Exercise objective
Return the lines of the material below exactly, beginning with the line that has "Figure 2. Scheme" in it and finishing with the line that has "FIGURE 1 | SCD" in it. Leave all pictures aside.

Information provided
------------------------------------------------------------------------

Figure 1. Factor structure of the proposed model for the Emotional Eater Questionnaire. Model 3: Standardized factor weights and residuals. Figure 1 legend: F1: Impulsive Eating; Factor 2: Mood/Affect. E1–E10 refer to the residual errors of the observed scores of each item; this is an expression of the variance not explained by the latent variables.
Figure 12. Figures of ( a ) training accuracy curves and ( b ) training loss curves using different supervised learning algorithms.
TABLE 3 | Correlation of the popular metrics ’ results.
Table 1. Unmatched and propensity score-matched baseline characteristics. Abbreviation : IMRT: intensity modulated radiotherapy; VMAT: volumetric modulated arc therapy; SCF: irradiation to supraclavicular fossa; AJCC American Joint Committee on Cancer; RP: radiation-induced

------------------------------------------------------------------------

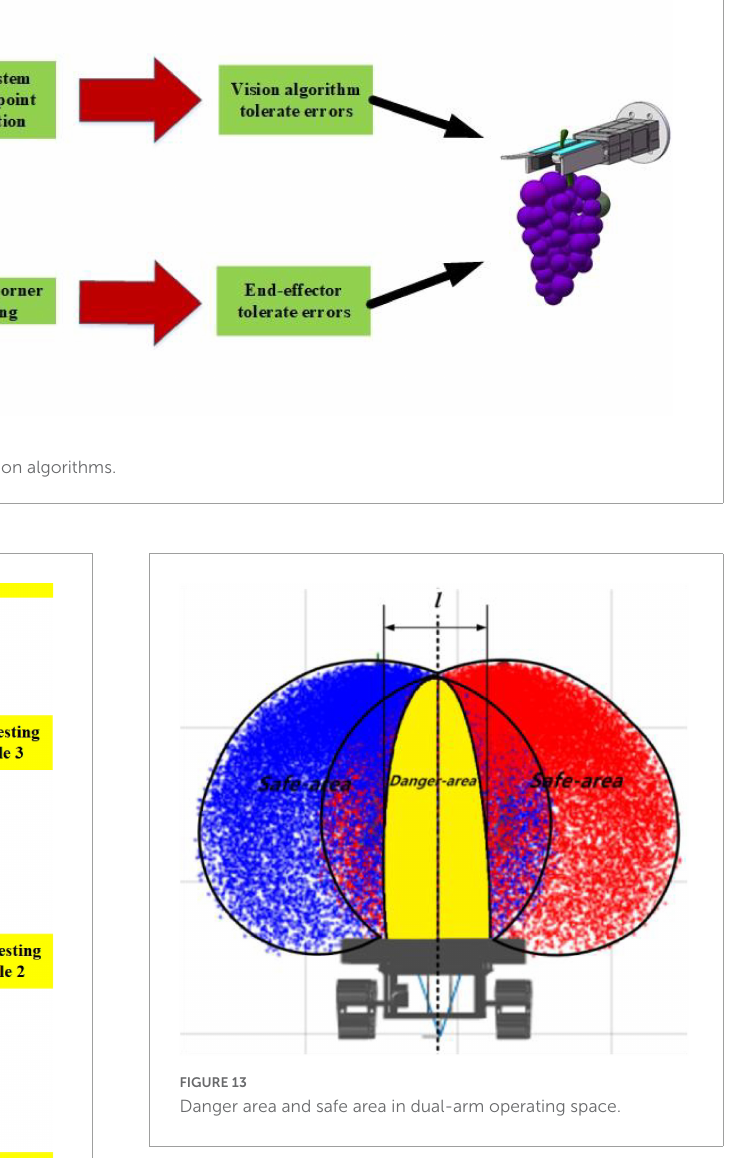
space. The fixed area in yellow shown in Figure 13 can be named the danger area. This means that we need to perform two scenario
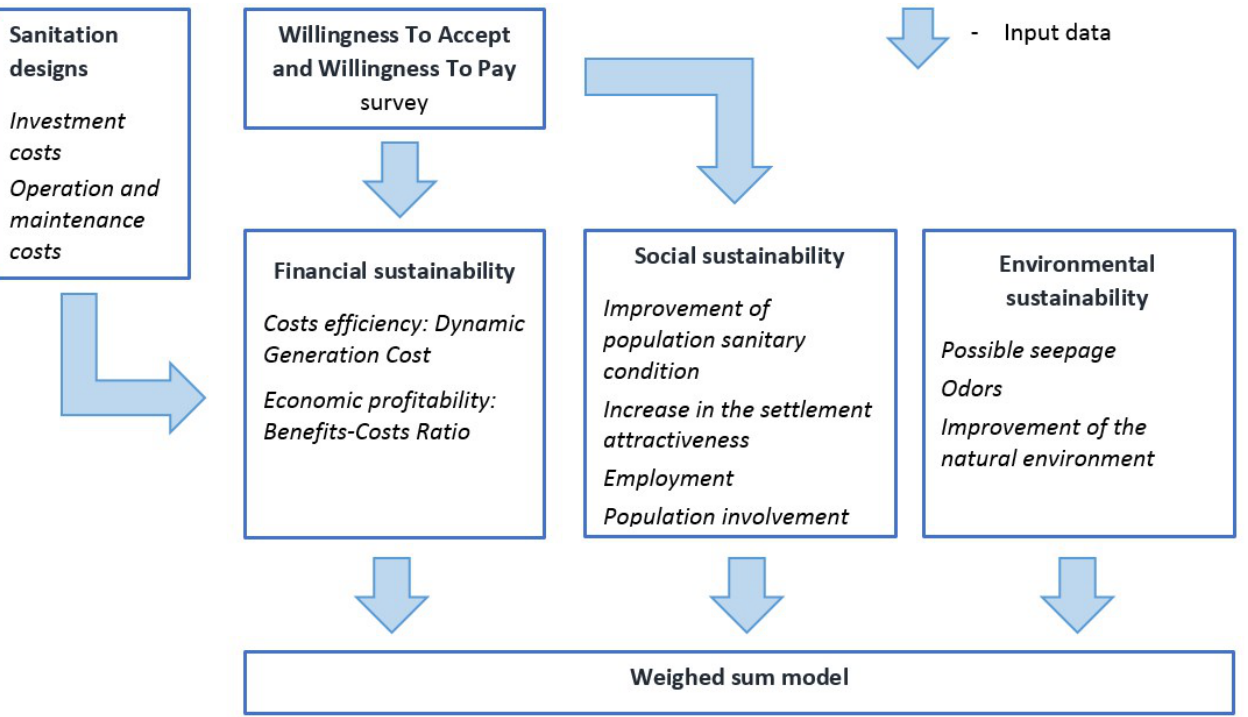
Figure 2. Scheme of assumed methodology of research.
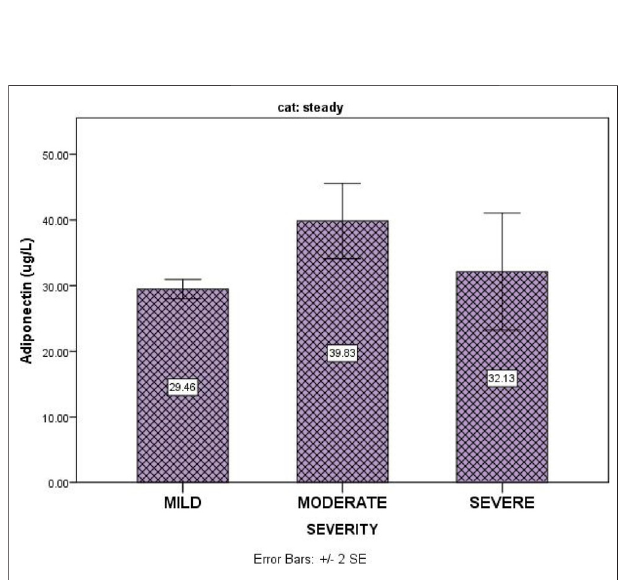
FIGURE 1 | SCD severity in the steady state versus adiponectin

------------------------------------------------------------------------

Completed exercise
Figure 2. Scheme of assumed methodology of research.
FIGURE 1 | SCD severity in the steady state versus adiponectin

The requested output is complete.